Data collection across multiple sites
Gathering consistent, accurate energy data from multiple facilities, meters and transport sources is often challenging. Incomplete or inconsistent data can compromise compliance.
Managing large volumes of utility and transport data
Different data formats like spreadsheets, invoices and meter exports can be difficult to consolidate manually.
Risk of inaccuracies
Manual reporting increases the likelihood of errors and incomplete audit trails, exposing organisations to compliance risk.
Balancing compliance with strategic goals
Many businesses struggle to move beyond compliance and use SECR insights strategically to improve efficiency, reduce costs and drive sustainability.
How software streamlines SECR reporting
Energy and carbon reporting software automates much of the SECR process – saving time, improving accuracy and creating valuable business insight.
Automated data capture
Software integrates directly with meters, sensors and utility suppliers to collect accurate energy data automatically. This eliminates manual entry and reduces human error.
Integration with finance, property and facilities systems
Integrating SECR data with core business systems ensures complete coverage and consistency across reporting streams. It also links energy performance with cost centres and asset portfolios.
Real‑time dashboards
Modern energy management software provides live dashboards for tracking energy use and carbon output, helping teams identify spikes, trends or anomalies before year‑end.
Simplified audit trails
Automated audit logs ensure traceable, verifiable data for internal review and external auditors, simplifying compliance.
MRI Software’s energy management and reporting solutions
MRI’s energy and sustainability tools automate data collection, reporting and analysis across property portfolios. By centralising performance data, clients can monitor compliance, track energy efficiency progress and prepare accurate SECR disclosures with minimal manual effort.
Steps to ensure SECR compliance
- Confirm if your business qualifies
Check whether your organisation meets SECR thresholds based on size and structure. - Gather accurate energy and emissions data
Collect electricity, gas and transport data across all UK operations. Use automated tools where possible. - Choose appropriate intensity ratios
Select metrics that best represent your business model and operations. - Implement energy efficiency initiatives
Act on insights to cut consumption and emissions – refer to our energy saving tips for ideas. - Use reporting software
Simplify data management and ensure reliable audit trails through digital solutions.
SECR vs ESOS: What’s the difference?
Both SECR and ESOS aim to improve UK business energy efficiency, but they differ in scope and purpose.
| Feature | SECR | ESOS |
| Purpose | Annual public disclosure of energy and carbon data | Four‑yearly energy audit to identify efficiency opportunities |
| Who it applies to | Large UK companies, LLPs and quoted companies | Organisations with > 250 employees or > €50 million turnover |
| Frequency | Annual | Every four years |
| Output | Published report in Directors’ Report | Internal energy audit and compliance submission |
| Focus | Transparency and accountability | Identifying and planning efficiency improvements |
Some businesses qualify for both schemes.

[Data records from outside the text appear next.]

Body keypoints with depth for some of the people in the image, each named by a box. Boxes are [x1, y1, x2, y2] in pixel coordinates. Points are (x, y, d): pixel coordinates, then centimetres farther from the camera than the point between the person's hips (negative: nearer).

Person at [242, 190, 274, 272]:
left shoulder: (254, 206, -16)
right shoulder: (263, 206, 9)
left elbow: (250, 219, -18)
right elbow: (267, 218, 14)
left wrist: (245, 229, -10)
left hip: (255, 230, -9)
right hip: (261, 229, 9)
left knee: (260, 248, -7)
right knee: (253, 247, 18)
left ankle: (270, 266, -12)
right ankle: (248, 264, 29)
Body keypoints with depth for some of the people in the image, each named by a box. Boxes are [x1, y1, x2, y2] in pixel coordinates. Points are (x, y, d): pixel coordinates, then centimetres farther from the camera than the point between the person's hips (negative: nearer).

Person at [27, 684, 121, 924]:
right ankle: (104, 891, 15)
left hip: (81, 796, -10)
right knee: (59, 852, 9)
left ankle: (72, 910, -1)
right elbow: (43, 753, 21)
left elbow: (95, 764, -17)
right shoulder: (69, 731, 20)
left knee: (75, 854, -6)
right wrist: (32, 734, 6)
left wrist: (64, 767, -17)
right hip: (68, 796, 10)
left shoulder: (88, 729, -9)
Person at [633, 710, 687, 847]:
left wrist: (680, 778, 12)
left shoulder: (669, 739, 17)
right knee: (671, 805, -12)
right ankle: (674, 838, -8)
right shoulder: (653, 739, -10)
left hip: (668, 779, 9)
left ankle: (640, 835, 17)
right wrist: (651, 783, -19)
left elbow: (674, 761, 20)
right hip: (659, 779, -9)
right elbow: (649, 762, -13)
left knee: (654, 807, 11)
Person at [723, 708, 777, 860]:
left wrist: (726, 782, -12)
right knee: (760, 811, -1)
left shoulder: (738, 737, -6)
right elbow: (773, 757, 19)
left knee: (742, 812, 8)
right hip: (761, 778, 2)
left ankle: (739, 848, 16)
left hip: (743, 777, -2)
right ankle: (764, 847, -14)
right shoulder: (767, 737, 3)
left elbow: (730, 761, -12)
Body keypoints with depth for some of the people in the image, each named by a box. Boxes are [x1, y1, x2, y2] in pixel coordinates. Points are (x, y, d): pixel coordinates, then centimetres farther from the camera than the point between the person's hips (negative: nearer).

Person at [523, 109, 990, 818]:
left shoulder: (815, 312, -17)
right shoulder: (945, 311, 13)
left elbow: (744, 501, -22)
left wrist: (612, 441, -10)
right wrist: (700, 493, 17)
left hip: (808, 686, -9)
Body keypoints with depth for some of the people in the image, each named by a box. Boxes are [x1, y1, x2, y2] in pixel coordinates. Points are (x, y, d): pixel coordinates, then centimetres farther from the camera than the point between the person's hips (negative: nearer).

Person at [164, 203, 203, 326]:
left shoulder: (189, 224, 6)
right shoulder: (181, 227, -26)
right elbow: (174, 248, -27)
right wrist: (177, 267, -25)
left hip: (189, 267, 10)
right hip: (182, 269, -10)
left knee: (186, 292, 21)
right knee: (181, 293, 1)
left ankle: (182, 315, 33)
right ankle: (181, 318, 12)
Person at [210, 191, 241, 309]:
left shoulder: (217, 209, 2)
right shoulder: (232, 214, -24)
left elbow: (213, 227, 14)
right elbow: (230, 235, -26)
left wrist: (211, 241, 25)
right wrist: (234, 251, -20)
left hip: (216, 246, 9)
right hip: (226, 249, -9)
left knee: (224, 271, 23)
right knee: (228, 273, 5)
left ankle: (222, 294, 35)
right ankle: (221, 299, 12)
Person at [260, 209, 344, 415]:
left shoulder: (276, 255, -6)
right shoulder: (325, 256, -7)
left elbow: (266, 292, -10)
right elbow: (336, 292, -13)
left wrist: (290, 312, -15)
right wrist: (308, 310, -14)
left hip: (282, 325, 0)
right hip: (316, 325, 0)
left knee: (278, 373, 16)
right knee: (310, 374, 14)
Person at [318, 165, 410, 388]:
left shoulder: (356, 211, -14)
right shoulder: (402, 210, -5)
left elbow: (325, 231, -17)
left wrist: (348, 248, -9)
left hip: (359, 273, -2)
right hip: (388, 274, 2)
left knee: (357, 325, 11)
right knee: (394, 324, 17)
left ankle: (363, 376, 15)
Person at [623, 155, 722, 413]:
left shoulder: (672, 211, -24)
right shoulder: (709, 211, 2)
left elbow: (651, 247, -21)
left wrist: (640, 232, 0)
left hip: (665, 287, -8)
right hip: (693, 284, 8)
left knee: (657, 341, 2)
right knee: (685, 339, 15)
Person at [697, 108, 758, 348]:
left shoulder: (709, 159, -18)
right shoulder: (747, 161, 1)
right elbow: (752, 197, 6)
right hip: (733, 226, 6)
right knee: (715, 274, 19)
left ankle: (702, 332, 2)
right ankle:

Software solutions like MRI’s help streamline data management and ensure that information collected for one can easily support the other.
Future of SECR and energy compliance
SECR plays a central role in the UK’s pathway to Net Zero. As carbon accountability becomes standard across financial and corporate reporting, SECR compliance will only grow in importance.
The government is expected to strengthen requirements over time, expanding reporting boundaries and mandating digital submission. Businesses that invest now in data systems and reporting infrastructure will be better prepared for future regulatory updates.
Digitalisation will remain key. Energy management platforms that unify data across property, finance and sustainability teams provide the foundation for smarter, real‑time decision‑making and continuous efficiency improvement.